Хор звонко перекрикивал медь. Это туше вообще не по сценарию, что происходит?!

Наиль Хабибулович, ни с того ни с сего взял и отдал всё, все плоскости и прочие запчасти от самолётов, что на пожаре успел прихватить. Дело не было простым и запчасти из прошлого были весьма кстати. Работа с алюминием была новой и интересной, и вот, вскоре самолёт был отремонтирован и заново окрашен. Я не стал ничего менять, классическая бело-красная раскраска, с чёрным капотом и размашистым логотипом. Мне нравилась именно эта расцветка. Мой самолёт стоял на лётном поле Осыпной Бугор. Он сверкал новой краской, но автограф, нацарапанный глупым мальчишкой, я не стал сполировывать. Ведь это же я нацарапал ведь это же мой самолёт.
— От винта! —  скомандовал я.
— Есть от винта, — ответили по рации.
Я нажал на кнопку. Ничего не произошло. Я снова и снова нажимал на «Пуск», но ничего не происходило. Вдруг, из-за кустов, в которые, одиннадцать лет назад я выкинул старые валенки, вышел сам Водопьянов, он держал в руках оба валенка и оценивал.  Выбрав покрепче, он накинул валенок на верхнюю лопасть пропеллера.
— Помнишь, как я в рассказе тебе рассказывал, как мы заводили самолёт сапогом?
— Грузов больше навесить надо, а то от полётов отстраню, — совершенно не в тему влез завхоз.
— Это бессмысленно всё, ребята, мотора нет, на мотор денег не хватило, — оправдывался я.

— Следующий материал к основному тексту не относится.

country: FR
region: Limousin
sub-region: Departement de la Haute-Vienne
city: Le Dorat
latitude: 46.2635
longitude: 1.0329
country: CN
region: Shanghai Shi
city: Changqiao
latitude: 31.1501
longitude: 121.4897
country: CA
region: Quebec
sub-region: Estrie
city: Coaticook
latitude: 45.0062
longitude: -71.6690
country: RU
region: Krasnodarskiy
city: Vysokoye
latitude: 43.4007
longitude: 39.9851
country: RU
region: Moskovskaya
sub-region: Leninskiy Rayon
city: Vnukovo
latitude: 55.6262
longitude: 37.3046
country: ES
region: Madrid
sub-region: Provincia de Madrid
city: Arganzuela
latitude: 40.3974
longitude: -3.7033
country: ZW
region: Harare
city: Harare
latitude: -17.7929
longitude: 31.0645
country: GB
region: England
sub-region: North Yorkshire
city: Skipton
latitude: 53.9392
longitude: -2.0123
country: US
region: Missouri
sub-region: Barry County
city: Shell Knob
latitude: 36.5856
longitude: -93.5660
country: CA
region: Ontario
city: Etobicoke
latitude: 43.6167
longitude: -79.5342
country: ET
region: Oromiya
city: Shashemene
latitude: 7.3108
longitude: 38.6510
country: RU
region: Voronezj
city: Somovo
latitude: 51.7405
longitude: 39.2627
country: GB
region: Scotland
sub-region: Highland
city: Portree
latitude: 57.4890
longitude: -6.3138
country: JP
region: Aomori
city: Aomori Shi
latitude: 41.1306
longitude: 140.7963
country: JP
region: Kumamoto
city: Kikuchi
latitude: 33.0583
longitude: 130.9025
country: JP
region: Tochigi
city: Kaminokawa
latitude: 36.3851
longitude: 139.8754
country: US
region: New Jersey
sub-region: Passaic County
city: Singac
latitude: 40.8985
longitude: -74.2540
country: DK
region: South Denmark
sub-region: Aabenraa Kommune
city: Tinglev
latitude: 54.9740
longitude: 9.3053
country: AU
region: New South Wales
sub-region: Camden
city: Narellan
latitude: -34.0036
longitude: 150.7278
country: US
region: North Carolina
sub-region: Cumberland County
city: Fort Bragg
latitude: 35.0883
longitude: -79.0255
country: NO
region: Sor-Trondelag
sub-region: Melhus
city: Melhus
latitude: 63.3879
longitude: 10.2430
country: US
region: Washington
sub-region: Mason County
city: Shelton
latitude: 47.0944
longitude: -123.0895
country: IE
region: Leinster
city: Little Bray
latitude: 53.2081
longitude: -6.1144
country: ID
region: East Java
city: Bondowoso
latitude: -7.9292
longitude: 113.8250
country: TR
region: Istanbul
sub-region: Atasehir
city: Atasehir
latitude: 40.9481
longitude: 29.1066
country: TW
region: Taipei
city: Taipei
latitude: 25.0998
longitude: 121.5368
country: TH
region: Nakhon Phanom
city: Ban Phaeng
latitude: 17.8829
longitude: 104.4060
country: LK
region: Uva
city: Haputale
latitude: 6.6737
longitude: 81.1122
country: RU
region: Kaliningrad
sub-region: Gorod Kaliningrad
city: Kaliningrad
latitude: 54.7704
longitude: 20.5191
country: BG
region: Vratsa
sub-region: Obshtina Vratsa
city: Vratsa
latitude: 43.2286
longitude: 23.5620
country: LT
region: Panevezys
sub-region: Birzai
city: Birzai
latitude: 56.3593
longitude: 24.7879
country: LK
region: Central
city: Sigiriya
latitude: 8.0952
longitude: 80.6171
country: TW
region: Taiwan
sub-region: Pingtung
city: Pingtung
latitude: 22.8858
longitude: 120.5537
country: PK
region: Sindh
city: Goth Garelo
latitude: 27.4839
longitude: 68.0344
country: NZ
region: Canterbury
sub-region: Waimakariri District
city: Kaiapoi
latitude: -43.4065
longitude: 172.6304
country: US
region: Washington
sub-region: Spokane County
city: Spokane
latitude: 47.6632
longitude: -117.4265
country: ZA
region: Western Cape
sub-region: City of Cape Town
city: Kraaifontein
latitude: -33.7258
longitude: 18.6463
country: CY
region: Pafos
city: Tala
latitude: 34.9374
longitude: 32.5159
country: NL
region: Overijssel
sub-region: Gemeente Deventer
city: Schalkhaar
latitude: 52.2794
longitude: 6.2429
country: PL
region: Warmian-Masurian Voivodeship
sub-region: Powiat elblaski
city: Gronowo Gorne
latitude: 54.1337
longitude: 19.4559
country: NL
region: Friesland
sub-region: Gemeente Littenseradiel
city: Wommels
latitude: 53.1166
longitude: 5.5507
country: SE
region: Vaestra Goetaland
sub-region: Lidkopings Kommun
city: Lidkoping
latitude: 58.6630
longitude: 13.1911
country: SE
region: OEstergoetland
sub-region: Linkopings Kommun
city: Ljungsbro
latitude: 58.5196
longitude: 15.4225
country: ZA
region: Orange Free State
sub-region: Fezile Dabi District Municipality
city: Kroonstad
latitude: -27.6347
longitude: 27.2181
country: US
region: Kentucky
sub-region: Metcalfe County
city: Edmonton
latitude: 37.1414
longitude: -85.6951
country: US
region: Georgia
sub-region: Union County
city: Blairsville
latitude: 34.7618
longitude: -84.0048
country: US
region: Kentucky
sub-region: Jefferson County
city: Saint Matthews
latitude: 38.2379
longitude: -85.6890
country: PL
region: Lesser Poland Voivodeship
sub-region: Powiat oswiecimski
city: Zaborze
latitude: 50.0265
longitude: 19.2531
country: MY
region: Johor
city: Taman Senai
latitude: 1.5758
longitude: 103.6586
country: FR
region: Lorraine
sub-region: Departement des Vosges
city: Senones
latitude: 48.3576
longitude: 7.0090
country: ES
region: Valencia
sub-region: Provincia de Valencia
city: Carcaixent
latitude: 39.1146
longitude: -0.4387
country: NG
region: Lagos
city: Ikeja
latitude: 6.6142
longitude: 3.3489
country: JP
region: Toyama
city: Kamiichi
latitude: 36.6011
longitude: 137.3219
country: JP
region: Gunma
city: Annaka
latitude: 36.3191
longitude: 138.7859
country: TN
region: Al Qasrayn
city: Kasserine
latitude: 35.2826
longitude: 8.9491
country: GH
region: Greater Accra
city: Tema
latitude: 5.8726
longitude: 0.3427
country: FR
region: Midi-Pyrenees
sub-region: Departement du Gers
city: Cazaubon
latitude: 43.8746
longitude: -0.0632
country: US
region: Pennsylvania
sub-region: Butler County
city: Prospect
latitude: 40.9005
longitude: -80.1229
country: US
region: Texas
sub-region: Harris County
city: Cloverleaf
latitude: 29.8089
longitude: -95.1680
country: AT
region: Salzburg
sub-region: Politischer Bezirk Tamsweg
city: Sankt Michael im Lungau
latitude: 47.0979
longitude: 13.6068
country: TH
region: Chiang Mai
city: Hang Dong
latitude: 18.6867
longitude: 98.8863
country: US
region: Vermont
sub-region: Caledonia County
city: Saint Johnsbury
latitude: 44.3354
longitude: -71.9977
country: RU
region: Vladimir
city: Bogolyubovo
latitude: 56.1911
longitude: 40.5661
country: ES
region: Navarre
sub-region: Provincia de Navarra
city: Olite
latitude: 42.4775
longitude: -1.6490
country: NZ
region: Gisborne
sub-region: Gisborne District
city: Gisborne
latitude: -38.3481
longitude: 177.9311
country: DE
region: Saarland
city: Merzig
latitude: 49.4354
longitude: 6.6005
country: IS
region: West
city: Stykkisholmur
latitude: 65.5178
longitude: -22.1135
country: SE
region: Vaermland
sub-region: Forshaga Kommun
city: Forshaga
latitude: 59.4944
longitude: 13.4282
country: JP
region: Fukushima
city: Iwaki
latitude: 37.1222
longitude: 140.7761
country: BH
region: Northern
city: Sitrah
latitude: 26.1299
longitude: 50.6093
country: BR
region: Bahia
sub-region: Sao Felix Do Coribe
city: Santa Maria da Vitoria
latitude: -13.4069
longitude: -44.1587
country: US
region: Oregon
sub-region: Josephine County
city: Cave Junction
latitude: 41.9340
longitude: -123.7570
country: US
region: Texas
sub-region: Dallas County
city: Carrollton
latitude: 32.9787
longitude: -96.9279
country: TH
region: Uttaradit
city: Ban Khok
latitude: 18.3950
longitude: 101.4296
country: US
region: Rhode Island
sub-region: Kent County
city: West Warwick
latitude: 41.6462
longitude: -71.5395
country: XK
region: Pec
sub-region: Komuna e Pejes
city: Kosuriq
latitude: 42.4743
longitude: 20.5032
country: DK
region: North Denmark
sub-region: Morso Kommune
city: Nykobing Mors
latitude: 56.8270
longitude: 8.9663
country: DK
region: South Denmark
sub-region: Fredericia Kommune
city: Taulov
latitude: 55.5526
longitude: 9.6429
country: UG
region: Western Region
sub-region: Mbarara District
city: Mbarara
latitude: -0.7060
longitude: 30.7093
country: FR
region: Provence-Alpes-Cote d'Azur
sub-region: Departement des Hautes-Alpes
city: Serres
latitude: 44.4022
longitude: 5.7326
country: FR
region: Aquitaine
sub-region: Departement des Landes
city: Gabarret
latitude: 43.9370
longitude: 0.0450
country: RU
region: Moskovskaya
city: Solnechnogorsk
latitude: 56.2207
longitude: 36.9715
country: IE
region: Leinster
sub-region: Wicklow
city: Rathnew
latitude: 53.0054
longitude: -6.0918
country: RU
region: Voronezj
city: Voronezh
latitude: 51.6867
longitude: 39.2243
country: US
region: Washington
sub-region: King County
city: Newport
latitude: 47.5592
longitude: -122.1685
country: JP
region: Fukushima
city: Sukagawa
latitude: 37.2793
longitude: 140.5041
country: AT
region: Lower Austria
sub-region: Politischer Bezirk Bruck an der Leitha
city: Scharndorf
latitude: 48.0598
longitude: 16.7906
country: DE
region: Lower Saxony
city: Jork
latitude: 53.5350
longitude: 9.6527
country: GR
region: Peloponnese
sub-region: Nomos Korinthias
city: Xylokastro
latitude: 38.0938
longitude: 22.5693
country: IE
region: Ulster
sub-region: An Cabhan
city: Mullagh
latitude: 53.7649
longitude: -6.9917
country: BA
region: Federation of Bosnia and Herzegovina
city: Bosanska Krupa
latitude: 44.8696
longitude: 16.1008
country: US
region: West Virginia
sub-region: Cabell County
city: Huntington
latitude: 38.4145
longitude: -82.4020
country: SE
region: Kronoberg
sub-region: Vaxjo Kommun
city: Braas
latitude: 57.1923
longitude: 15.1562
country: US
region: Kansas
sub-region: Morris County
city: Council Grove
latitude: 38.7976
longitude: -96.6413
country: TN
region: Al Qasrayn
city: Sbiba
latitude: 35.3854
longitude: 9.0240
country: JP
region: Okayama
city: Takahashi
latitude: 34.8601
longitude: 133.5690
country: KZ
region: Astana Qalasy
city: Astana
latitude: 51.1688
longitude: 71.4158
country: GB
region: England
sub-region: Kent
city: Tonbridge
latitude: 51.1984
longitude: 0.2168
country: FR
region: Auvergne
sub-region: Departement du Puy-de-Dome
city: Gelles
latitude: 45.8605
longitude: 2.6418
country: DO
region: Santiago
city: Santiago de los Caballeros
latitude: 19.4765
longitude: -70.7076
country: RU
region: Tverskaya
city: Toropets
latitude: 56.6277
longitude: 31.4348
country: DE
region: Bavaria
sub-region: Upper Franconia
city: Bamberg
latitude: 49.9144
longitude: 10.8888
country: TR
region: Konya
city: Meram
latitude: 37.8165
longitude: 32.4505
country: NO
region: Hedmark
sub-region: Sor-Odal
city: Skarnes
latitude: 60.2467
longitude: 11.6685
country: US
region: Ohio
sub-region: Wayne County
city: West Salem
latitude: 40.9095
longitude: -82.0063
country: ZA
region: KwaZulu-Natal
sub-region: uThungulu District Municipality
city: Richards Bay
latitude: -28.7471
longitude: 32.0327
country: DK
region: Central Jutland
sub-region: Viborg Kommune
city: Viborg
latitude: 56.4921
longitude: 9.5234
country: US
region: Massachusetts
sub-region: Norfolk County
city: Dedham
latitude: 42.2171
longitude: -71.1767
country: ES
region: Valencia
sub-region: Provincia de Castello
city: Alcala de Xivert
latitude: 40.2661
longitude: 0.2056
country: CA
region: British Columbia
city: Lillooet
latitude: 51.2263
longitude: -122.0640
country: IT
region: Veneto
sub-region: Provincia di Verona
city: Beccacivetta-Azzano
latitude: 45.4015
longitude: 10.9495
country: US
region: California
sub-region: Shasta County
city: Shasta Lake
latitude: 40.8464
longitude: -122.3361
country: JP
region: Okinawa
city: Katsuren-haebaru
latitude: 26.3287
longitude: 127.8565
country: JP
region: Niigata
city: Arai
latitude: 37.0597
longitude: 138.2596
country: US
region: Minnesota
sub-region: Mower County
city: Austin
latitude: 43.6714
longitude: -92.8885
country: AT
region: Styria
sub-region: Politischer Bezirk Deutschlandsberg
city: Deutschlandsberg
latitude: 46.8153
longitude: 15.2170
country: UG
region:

— Всё выше, выше и выше стремим мы полёт наших птиц,— грянул оркестр и хор.
— Да что вы за люди такие?! — разводил руками директор.
— Занавес! — Объявил режиссёр.

Олег проснулся на балконе театра с очень странным ощущением, что зря теряет время на работе. Платили в ТЮЗе издевательски мало, Олег работал только ради репетиционного зала, который со своей группой делил с труппой из актёрской школы, но группа, в которой он играл, на барабанах, распалась по причине призыва двоих в армию, работать в театре стало незачем. Олег ушёл. «Маресьев» в афише ТЮЗа так и не появился.